Twenty Years

Today – January 5th, 2020 – is a banner day for Apple and anyone who uses Apple products and services. It’s the twentieth anniversary of a product/service that has become integral to the company’s entire internet strategy, app and media distribution efforts, and is the foundation block that every vital service – particularly development and device management – rest on. It is, in point of fact, the thing that turned Apple from a company clawing its way out of financial ruin and irrelevance into the behemoth it is today.

You might think – and I say this not in a subjective sense but in the sense of a person who asked his friends about this – that I’d be talking about something revelatory like the iPod (although you’d be a year or so early) or possibly the iMac (although you’d be a couple of years too late). Those are solid answers, but the real hero of the piece is our old friend, .Mac.

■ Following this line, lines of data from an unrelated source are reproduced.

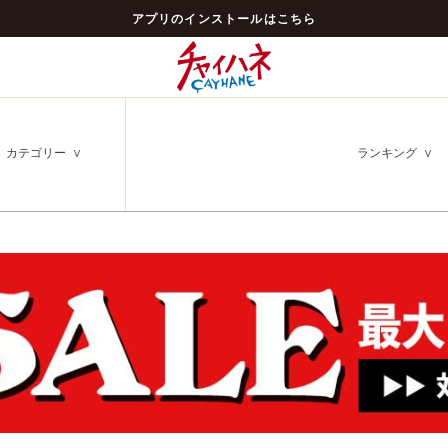
アプリのインストールはこちら
カテゴリー
ランキング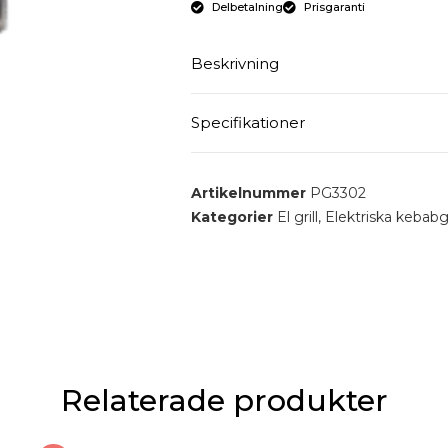
Delbetalning
Prisgaranti
Beskrivning
Specifikationer
Maximal vikt (kött): 50kg
Maximal höjd (kött): 70Cm
Effekt : 9000W
Artikelnummer
PG3302
Anslutning : 400 V / 230 V / 2 / N
Kategorier
El grill
,
Elektriska kebabgr
Relaterade produkter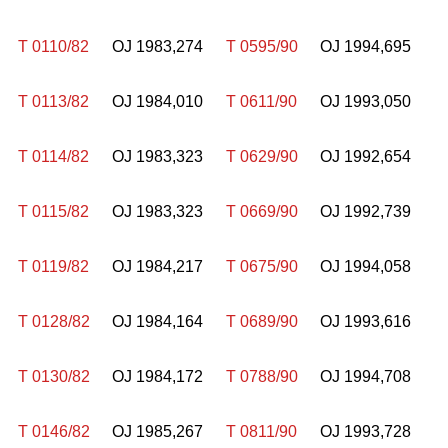
T 0110/82
OJ 1983,274
T 0595/90
OJ 1994,695
T 0113/82
OJ 1984,010
T 0611/90
OJ 1993,050
T 0114/82
OJ 1983,323
T 0629/90
OJ 1992,654
T 0115/82
OJ 1983,323
T 0669/90
OJ 1992,739
T 0119/82
OJ 1984,217
T 0675/90
OJ 1994,058
T 0128/82
OJ 1984,164
T 0689/90
OJ 1993,616
T 0130/82
OJ 1984,172
T 0788/90
OJ 1994,708
T 0146/82
OJ 1985,267
T 0811/90
OJ 1993,728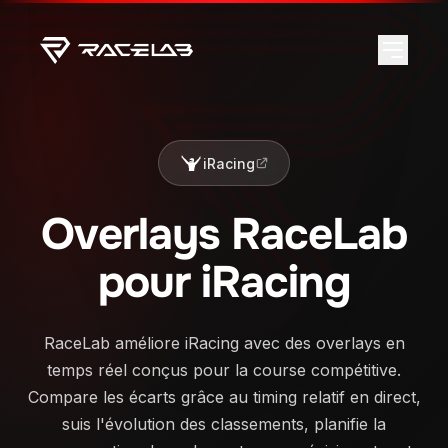
iRacing
Overlays RaceLab
pour iRacing
RaceLab améliore iRacing avec des overlays en
temps réel conçus pour la course compétitive.
Compare les écarts grâce au timing relatif en direct,
suis l'évolution des classements, planifie la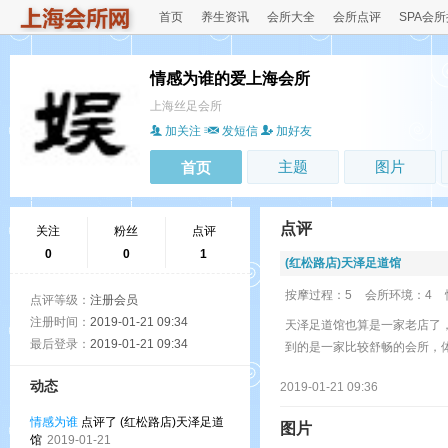
首页
养生资讯
会所大全
会所点评
SPA会
情感为谁的爱上海会所
上海丝足会所
加关注
发短信
加好友
主题
图片
首页
点评
关注
粉丝
点评
0
0
1
(红松路店)天泽足道馆
按摩过程：5
会所环境：4
点评等级：
注册会员
注册时间：
2019-01-21 09:34
天泽足道馆也算是一家老店了
最后登录：
2019-01-21 09:34
到的是一家比较舒畅的会所，
动态
2019-01-21 09:36
情感为谁
点评了 (红松路店)天泽足道
图片
馆
2019-01-21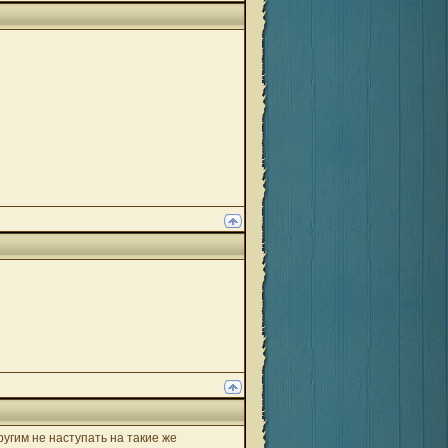
угим не наступать на такие же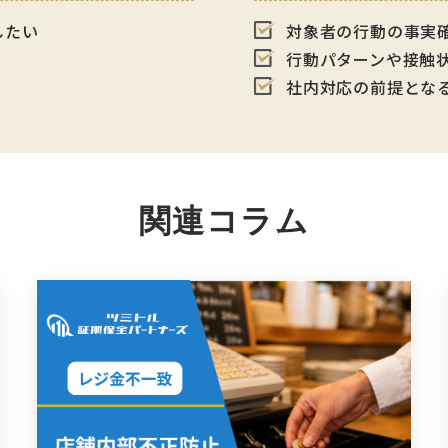
したい
対象者の行動の事実
行動パターンや接触
社内対応の前提とな
関連コラム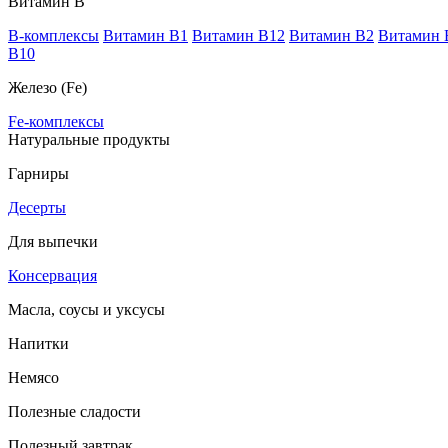
Витамин В
B-комплексы
Витамин B1
Витамин B12
Витамин B2
Витамин 
В10
Железо (Fe)
Fe-комплексы
Натуральные продукты
Гарниры
Десерты
Для выпечки
Консервация
Масла, соусы и уксусы
Напитки
Немясо
Полезные сладости
Полезный завтрак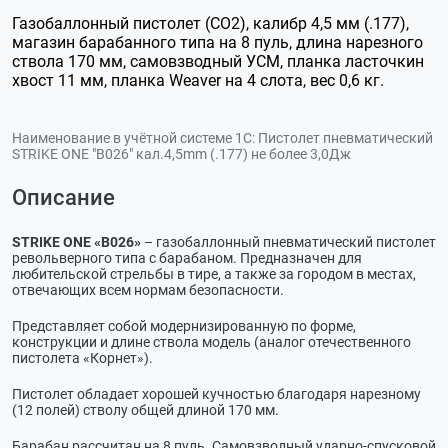
Газобаллонный пистолет (CO2), калибр 4,5 мм (.177),
магазин барабанного типа на 8 пуль, длина нарезного
ствола 170 мм, самовзводный УСМ, планка ласточкин
хвост 11 мм, планка Weaver на 4 слота, вес 0,6 кг.
Наименование в учётной системе 1С:
Пистолет пневматический
STRIKE ONE "B026" кал.4,5mm (.177) не более 3,0Дж
Описание
STRIKE ONE «В026»
– газобаллонный пневматический пистолет
револьверного типа с барабаном. Предназначен для
любительской стрельбы в тире, а также за городом в местах,
отвечающих всем нормам безопасности.
Представляет собой модернизированную по форме,
конструкции и длине ствола модель (аналог отечественного
пистолета «Корнет»).
Пистолет обладает хорошей кучностью благодаря нарезному
(12 полей) стволу общей длиной 170 мм.
Барабан рассчитан на 8 пуль. Самовзводный ударно-спусковой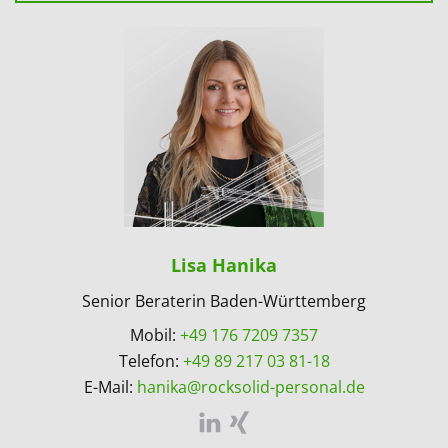
Lisa Hanika
Senior Beraterin Baden-Württemberg
Mobil:
+49 176 7209 7357
Telefon:
+49 89 217 03 81-18
E-Mail:
hanika@rocksolid-personal.de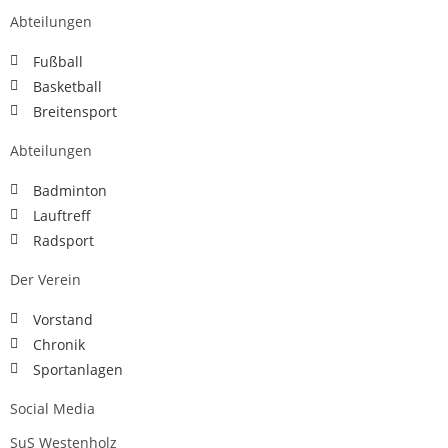
Abteilungen
Fußball
Basketball
Breitensport
Abteilungen
Badminton
Lauftreff
Radsport
Der Verein
Vorstand
Chronik
Sportanlagen
Social Media
SuS Westenholz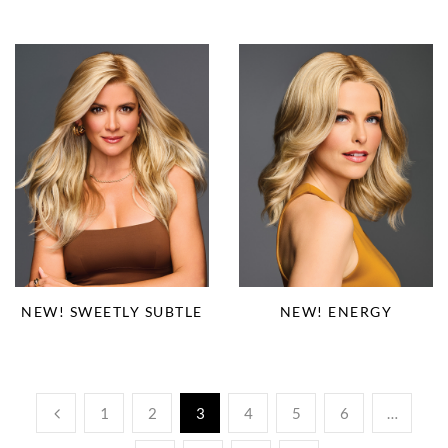
NEW! SWEETLY SUBTLE
NEW! ENERGY
1
2
3
4
5
6
…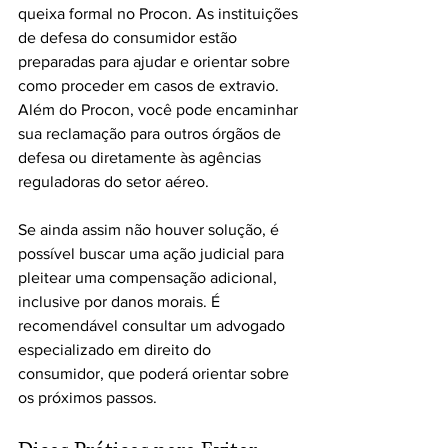
queixa formal no Procon. As instituições 
de defesa do consumidor estão 
preparadas para ajudar e orientar sobre 
como proceder em casos de extravio. 
Além do Procon, você pode encaminhar 
sua reclamação para outros órgãos de 
defesa ou diretamente às agências 
reguladoras do setor aéreo.
Se ainda assim não houver solução, é 
possível buscar uma ação judicial para 
pleitear uma compensação adicional, 
inclusive por danos morais. É 
recomendável consultar um advogado 
especializado em direito do 
consumidor, que poderá orientar sobre 
os próximos passos.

Okay, to be fair, it was originally called iTools because Apple was squarely fixated on their internet strategy and had made the reasonable decision to prefix everything with an “I”, but when you signed up for it (and I did on January 5th, 2000 from the cramped confines of our tiny apartment on Capitol Hill over a 28.8k modem) you got an actual email address @Mac.com and so much more.

Almost everything that came with iTools was weird, and is now gone. The two goofiest ones are easy picks: iReview and iCards. iReview was a sort of peculiar review site for web pages (a noble goal, but ultimately unworkable considering the exploding rate of web adoption amongst the world at large), iCards was a sort of Blue Mountain-esque web greeting card outlet.

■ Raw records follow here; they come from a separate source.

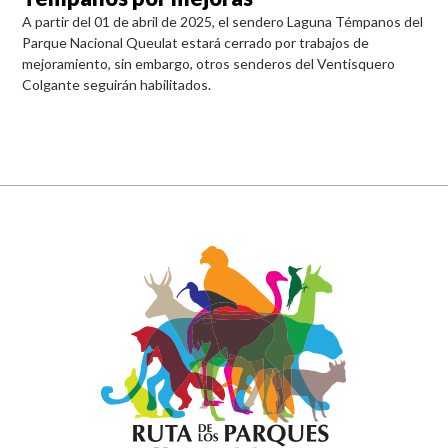
A partir del 01 de abril de 2025, el sendero Laguna Témpanos del
Parque Nacional Queulat estará cerrado por trabajos de
mejoramiento, sin embargo, otros senderos del Ventisquero
Colgante seguirán habilitados.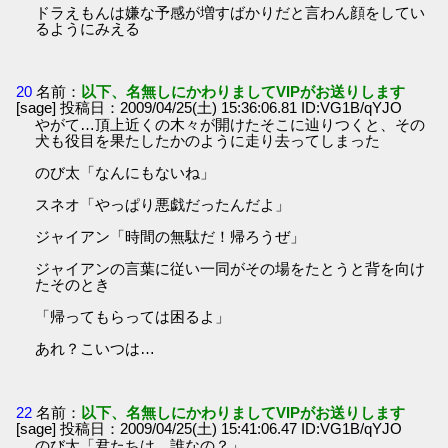
ドラえもんは嫌な予感が増すばかりだと言わん顔をしてい
るようにみえる
20
名前：
以下、名無しにかわりましてVIPがお送りします
[sage] 投稿日：2009/04/25(土) 15:36:06.81 ID:VG1B/qYJO
やがて…頂上近くの木々が開けたそこに辿りつくと、その
犬も役目を果たしたかのように走り去ってしまった
のび太「なんにもないね」
スネオ「やっぱり悪戯だったんだよ」
ジャイアン「時間の無駄だ！帰ろうぜ」
ジャイアンの言葉に従い一同がその場をたとうと背を向け
たそのとき
「帰ってもらっては困るよ」
あれ？こいつは…
22
名前：
以下、名無しにかわりましてVIPがお送りします
[sage] 投稿日：2009/04/25(土) 15:41:06.47 ID:VG1B/qYJO
のび太「君たちは…誰なの？」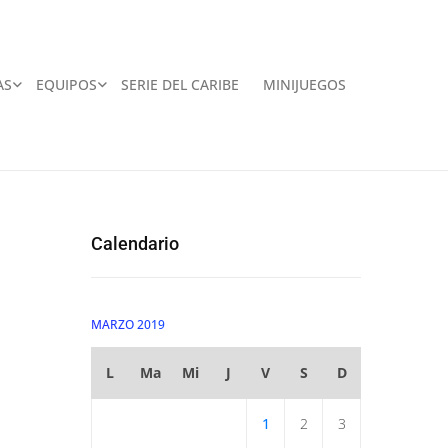
AS
EQUIPOS
SERIE DEL CARIBE
MINIJUEGOS
Calendario
MARZO 2019
L
Ma
Mi
J
V
S
D
1
2
3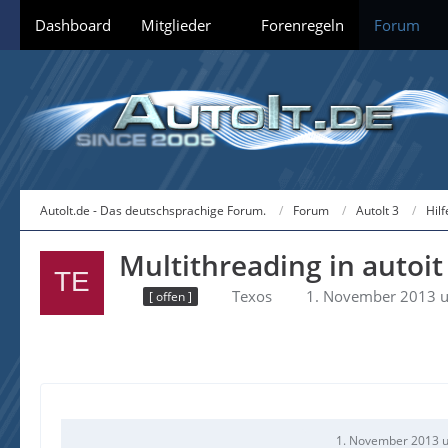
Dashboard
Mitglieder
Forenregeln
Forum
AutoIt.de - Das deutschsprachige Forum.
Forum
AutoIt 3
Hil
Multithreading in autoit
Texos
1. November 2013 
[ offen ]
1. November 2013 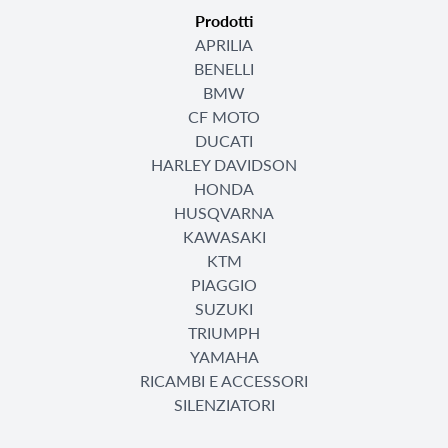
Prodotti
APRILIA
BENELLI
BMW
CF MOTO
DUCATI
HARLEY DAVIDSON
HONDA
HUSQVARNA
KAWASAKI
KTM
PIAGGIO
SUZUKI
TRIUMPH
YAMAHA
RICAMBI E ACCESSORI
SILENZIATORI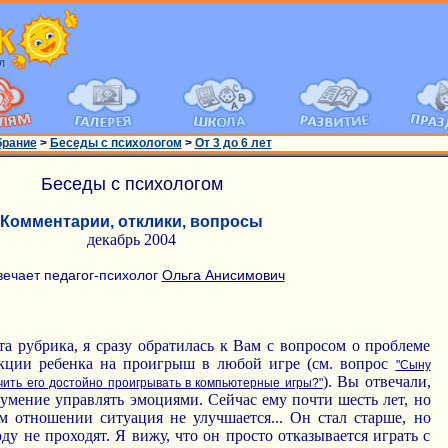
брание
>
Беседы с психологом
>
От 3 до 6 лет
Беседы с психологом
Комментарии, отклики, вопросы
декабрь 2004
вечает педагог-психолог
Ольга Анисимович
та рубрика, я сразу обратилась к Вам с вопросом о проблеме
акции ребенка на проигрыш в любой игре (см. вопрос
"Сыну
). Вы отвечали,
учить его достойно проигрывать в компьютерные игры?"
 умение управлять эмоциями. Сейчас ему почти шесть лет, но
ом отношении ситуация не улучшается... Он стал старше, но
ду не проходят. Я вижу, что он просто отказывается играть с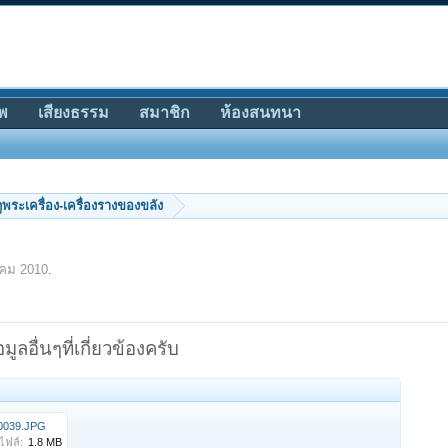
พ
เสียงธรรม
สมาชิก
ห้องสนทนา
ีดูพระเครื่อง-เครื่องรางของขลัง
าคม 2010
.
ลอื่นๆที่เกี่ยวข้องครับ
0039.JPG
ฟล์:
1.8 MB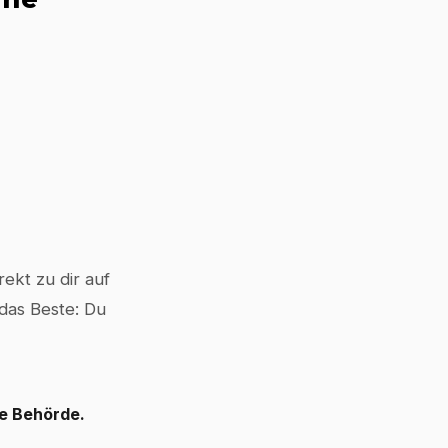
ekt zu dir auf
 das Beste: Du
le Behörde.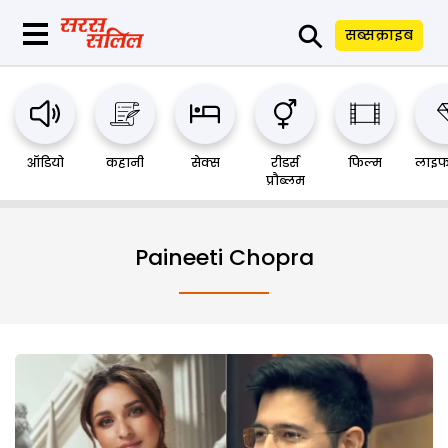
⚲
सब्सक्राइब
ऑडियो
कहानी
सेक्स
रीडर्स
फिल्म
लाइफ
प्रौब्लम
Paineeti Chopra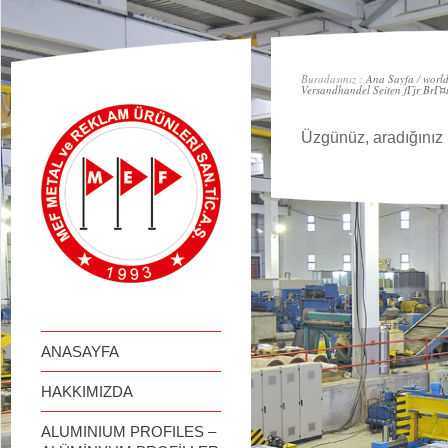
займ онлайн
Buradasınız :
Ana Sayfa
/
world
Versandhandel Seiten fГјr BrГ¤
Üzgünüz, aradığınız 
ANASAYFA
HAKKIMIZDA
ALUMINIUM PROFILES –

Homepage wasn’t awful, and in fact was a fairly serviceable web-page tool that allowed you to host your own site on your iDisk, which could handle up to a whopping 15mb of content. iDisk itself enjoyed direct support in the OS, too; you had the ability to mount the thing on your desktop as if it were just another drive that made copying data to and from the thing laughably simple and intuitive in a way that probably makes iCloud Drive wake up in a cold sweat every night.

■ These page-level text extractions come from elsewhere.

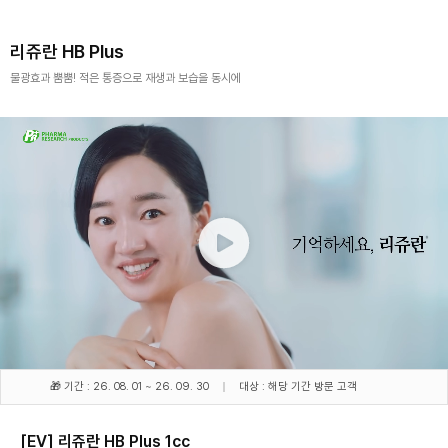
리쥬란 HB Plus
물광효과 뿜뿜! 적은 통증으로 재생과 보습을 동시에
🎁 기간 : 26. 08. 01 ~ 26. 09. 30
대상 : 해당 기간 방문 고객
[EV] 리쥬란 HB Plus 1cc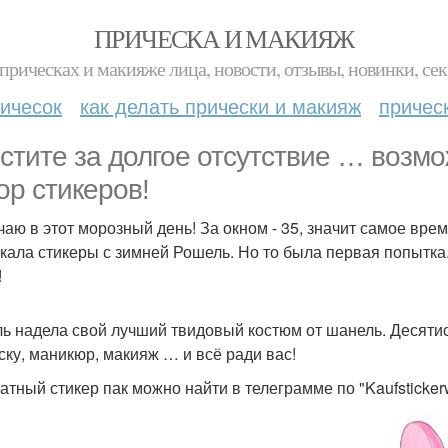
ПРИЧЕСКА И МАКИЯЖ
прическах и макияже лица, новости, отзывы, новинки, сек
ичесок
как делать прически и макияж
причес
стите за долгое отсутствие … возмо
ор стикеров!
чаю в этот морозный день! За окном - 35, значит самое время
кала стикеры с зимней Рошель. Но то была первая попытка. 
!
ь надела свой лучший твидовый костюм от шанель. Десятис
ску, маникюр, макияж … и всё ради вас!
атный стикер пак можно найти в телеграмме по "Kaufstickerw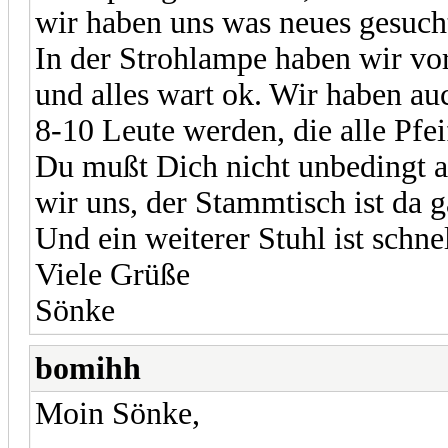
wir haben uns was neues gesuch
In der Strohlampe haben wir vo
und alles wart ok. Wir haben au
8-10 Leute werden, die alle Pfe
Du mußt Dich nicht unbedingt 
wir uns, der Stammtisch ist da g
Und ein weiterer Stuhl ist schnel
Viele Grüße
Sönke
bomihh
Moin Sönke,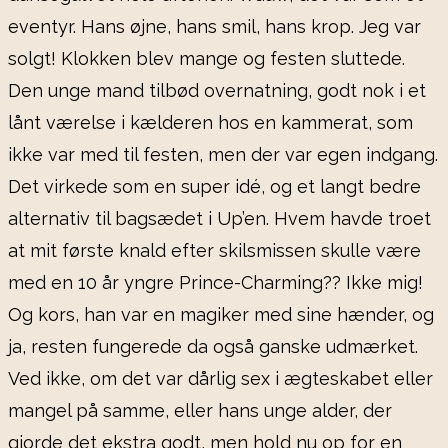
eventyr. Hans øjne, hans smil, hans krop. Jeg var
solgt! Klokken blev mange og festen sluttede.
Den unge mand tilbød overnatning, godt nok i et
lånt værelse i kælderen hos en kammerat, som
ikke var med til festen, men der var egen indgang.
Det virkede som en super idé, og et langt bedre
alternativ til bagsædet i Up’en. Hvem havde troet
at mit første knald efter skilsmissen skulle være
med en 10 år yngre Prince-Charming?? Ikke mig!
Og kors, han var en magiker med sine hænder, og
ja, resten fungerede da også ganske udmærket.
Ved ikke, om det var dårlig sex i ægteskabet eller
mangel på samme, eller hans unge alder, der
gjorde det ekstra godt, men hold nu op for en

A couple of years later iTools became .Mac, and then .Mac became iCloud, and now I have an email address that works with all of those suffixes and has done so – reliably – for twenty years. And because I’m a digital packrat, I can look at those early mails like some sort of data archaeologist and capture little glimpses of the places we all lived and the things we all did back then. There are pictures of my first new car in there, and long email chains between my wife and I that are weird echoes of who we were before we had kids and mortgages. Updates from friends whose names I’ve long-since forgotten, and notes to and from my Dad who passed away almost eighteen years ago.

My private fear is that someday some bean-counter at Apple will look at iCloud and decide that enough is enough and that .Mac addresses will no longer Be A Thing and that we’ll be left with .me.com and iCloud.com, and while that may cause some headaches about AppleIDs and address books I don’t think it’ll be the end of the world. Still, it would be a shame. Twenty years is an eternity in the internet age.

So, Happy Birthday iTools. If I have one wish it’s that you’ll be here in another twenty years time, and that I’ll be around to check back in with you then.